Accrochés au pouvoir
Et pourtant vue de l’extérieur, l’expérience démocratique tunisienne semble avoir réussi, puisqu’elle assure l’alternance du pouvoir. Chose impensable dans un monde arabe qui brille par son monolithisme. Elle rassure aussi par une parole libérée. Laquelle a ramené les détenteurs de l’autorité publique de leur statut de demi-dieu à celui d’être humain.
Comment expliquer que le président soit incapable de changer le quotidien des Tunisiens ?
Cela suffit-il à garantir l’ancrage d’une démocratie véritable ? Tant s’en faut. Le modèle hybride de notre système politique, à cheval entre pouvoir parlementaire et présidentialisme, est abscons et inintelligible. Et pour cause : cet attelage improbable a été mis sur pied pour satisfaire une classe politique dont le seul horizon semble être la perpétuation de son pouvoir.
Comment expliquer, sinon, le fait qu’un président très largement élu se trouve dans l’incapacité de changer quoi que ce soit dans le quotidien de ses électeurs ? Comment admettre aussi, dans une démocratie, que le chef du gouvernement puisse, sans pour autant bénéficier de légitimité électorale, concentrer la plupart des pouvoirs entre ses mains ? Comment percer l’énigme de partis qui, après avoir remporté les législatives se trouvent dans l’opposition, ou pire encore dans l’opposition et dans la majorité à la fois ? De quoi rendre chèvre plus d’un Tunisien.
Résultats manipulés et précarité
Outre cette configuration électorale, à ma connaissance une exception mondiale, les résultats des scrutins se révèlent manipulés en amont. La cour des comptes l’atteste dans son dernier rapport. L’argent étranger a coulé à flots aux cours des dernières élections législatives pour permettre à certains partis politiques de remporter des sièges au parlement. Et ce, sans parler de certains magnats véreux qui ont instrumentalisé la misère d’une frange de la population à travers des chaines de télévision dont ils sont propriétaires ou des associations caritatives.
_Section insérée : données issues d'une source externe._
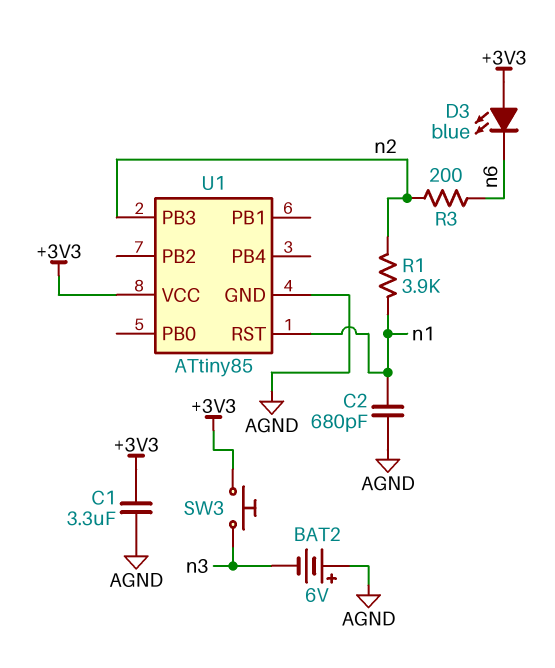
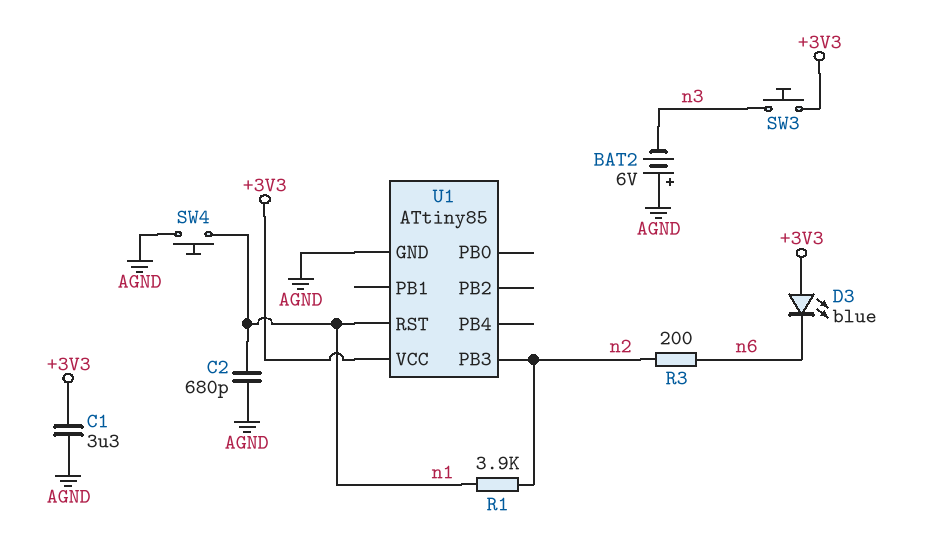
SW4: none -> button (AGND, n1)

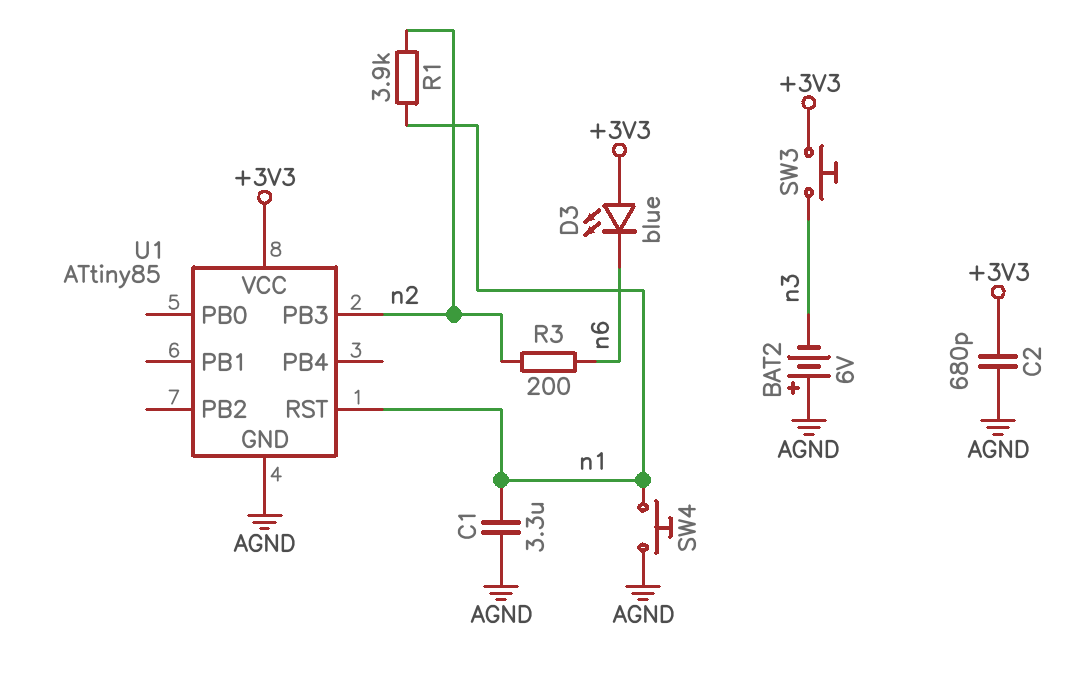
C1: 3.3uF (+3V3, AGND) -> 3.3uF (AGND, n1)
C2: 680pF (AGND, n1) -> 680pF (+3V3, AGND)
Dans ce contexte, comment s’étonner de voir le parlement se transformer en une foire d’empoigne où la polémique perpétuelle le disputent aux attaques ad hominem.
Du côté des chiffres, le bilan n’est guère plus reluisant. Le chômage a quintuplé. La dette publique a explosé. Le service public s’est affreusement délité. La précarité et la paupérisation se concernent toutes les classes sociales. Et pourtant, la classe politique se détourne des préoccupations sociales pour se focaliser sur des questions identitaires superflues.
Sclérose et entre-soi
Nos hommes politiques, ces astres pâles, après avoir défendu la main sur le cœur la démocratie, se sont transformés en arapèdes du pouvoir, rechignant à passer la main chaque fois que l’occasion s’en présente. Les exemples sont légion. Celui de Rached Ghannouchi, président de la mouvance islamiste depuis une cinquantaine d’années, est édifiant. Ou alors celui du légendaire Hamma Hammami qui, à force de vouloir préserver coûte que coûte le leadership de la gauche, a créé une scission au sein du Front populaire, laquelle est conduite par Mongi Rahoui, devenu son pire ennemi.
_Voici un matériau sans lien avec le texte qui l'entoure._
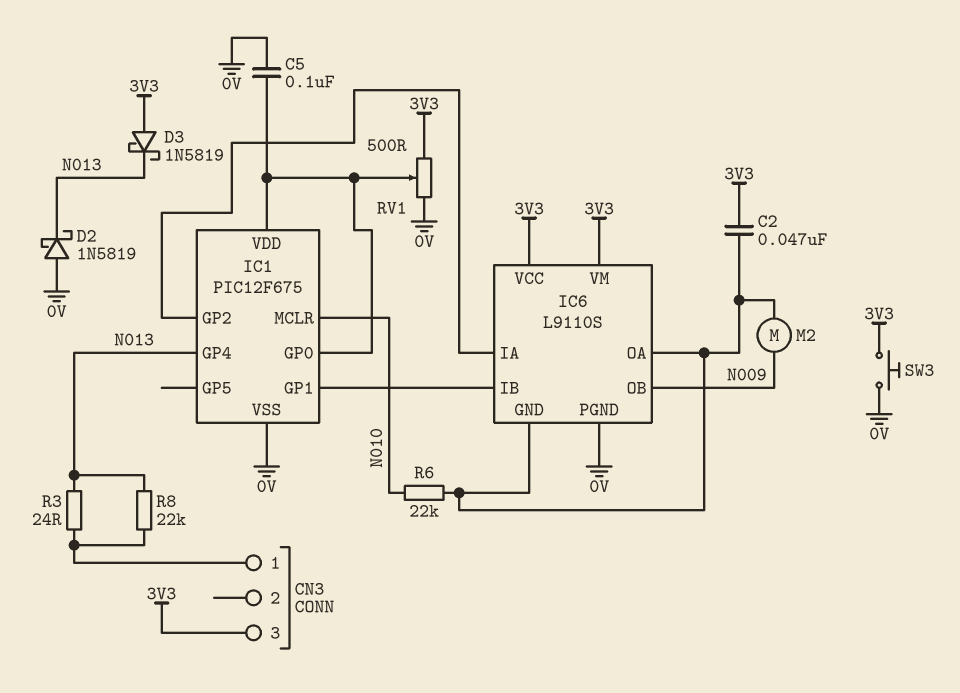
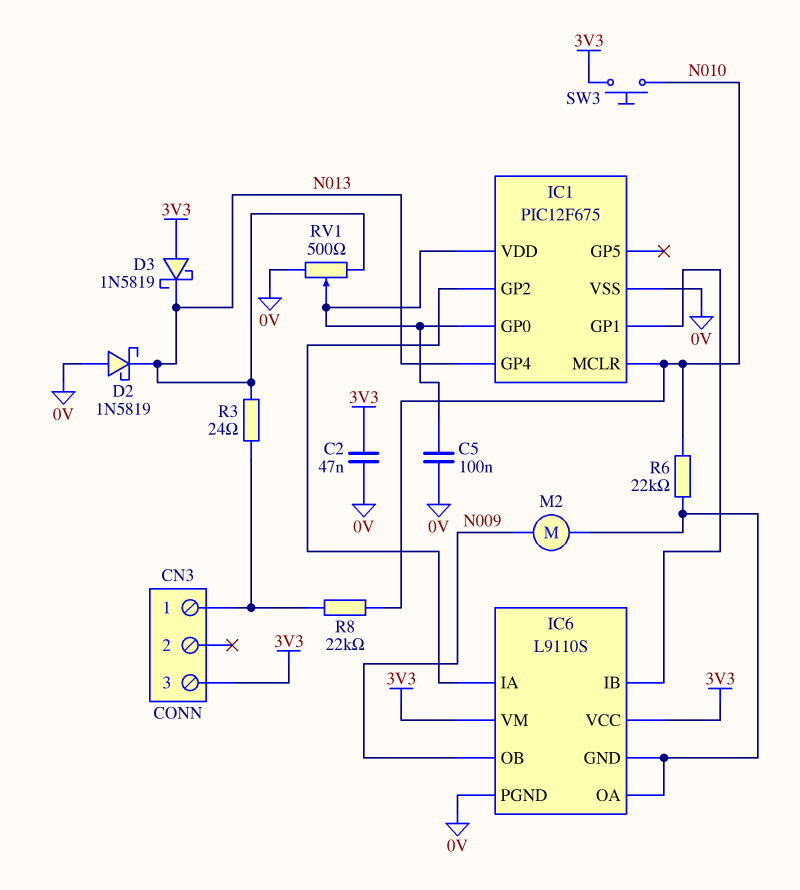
C2: 47nF (3V3, IC6/GND) -> 47nF (0V, 3V3)
R8: 22k (CN3/1, N013) -> 22k (CN3/1, N010)
RV1: 500 (0V, 3V3, wiper IC1/GP0) -> 500 (0V, N013, wiper IC1/GP0)
SW3: button (0V, 3V3) -> button (3V3, N010)

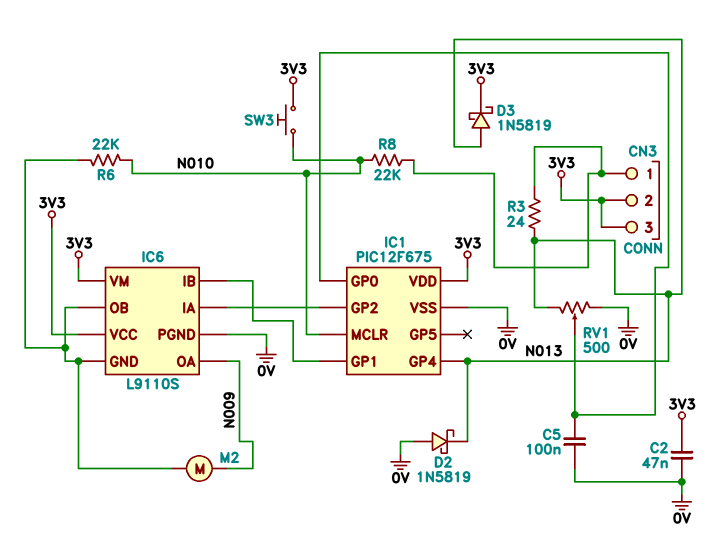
CN3 pin 2: none -> 3V3
D3: schottky 1N5819 (A 3V3, K N013) -> schottky 1N5819 (A N013, K 3V3)
IC1 pin VDD: IC1/GP0 -> 3V3
IC6 pin OA: IC6/GND -> N009
IC6 pin OB: N009 -> IC6/GND

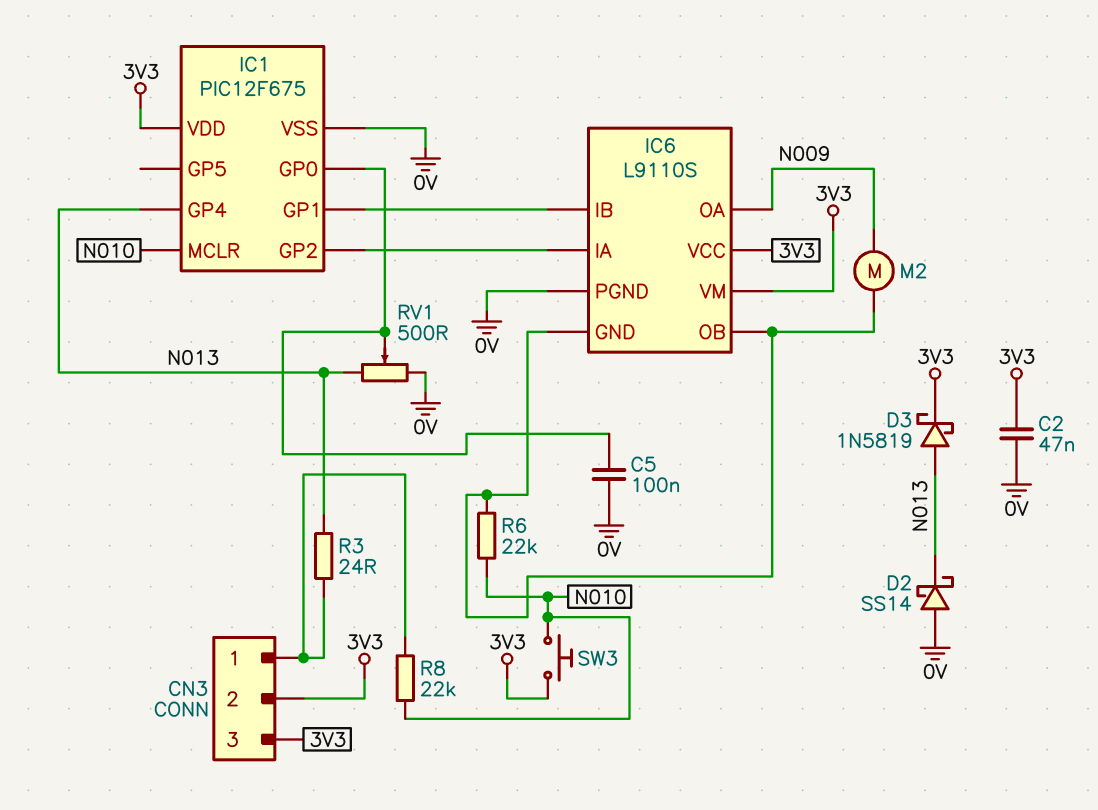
D2: schottky 1N5819 (A 0V, K N013) -> schottky SS14 (A 0V, K N013)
En dix ans, notre classe politique n’a pas réussi à s’approprier l’esprit démocratique
La contagion autocratique s’est même étendue à la centrale syndicale où Noureddine Taboubi, secrétaire général de l’Union générale tunisienne du travail (UGTT) cherche, lui aussi, à rempiler pour un autre mandat, quitte à amender le règlement intérieur.
Peut-on construire une démocratie sans démocrates ? Dix ans après la chute de la dictature, notre classe politique n’a pas réussi à s’approprier l’esprit démocratique qui requiert abnégation et don de soi. La démocratie tunisienne s’est vite transformée en république des partis où la sclérose et l’entre-soi sont la règle.
À l’occasion de la commémoration du dixième anniversaire de la Révolution du Jasmin, nous autres citoyens devons renforcer notre résilience pour finir par nous dépêtrer, une bonne fois pour toutes, des rets d’un régime politique devenu, en si peu de temps, indigeste et obsolescent.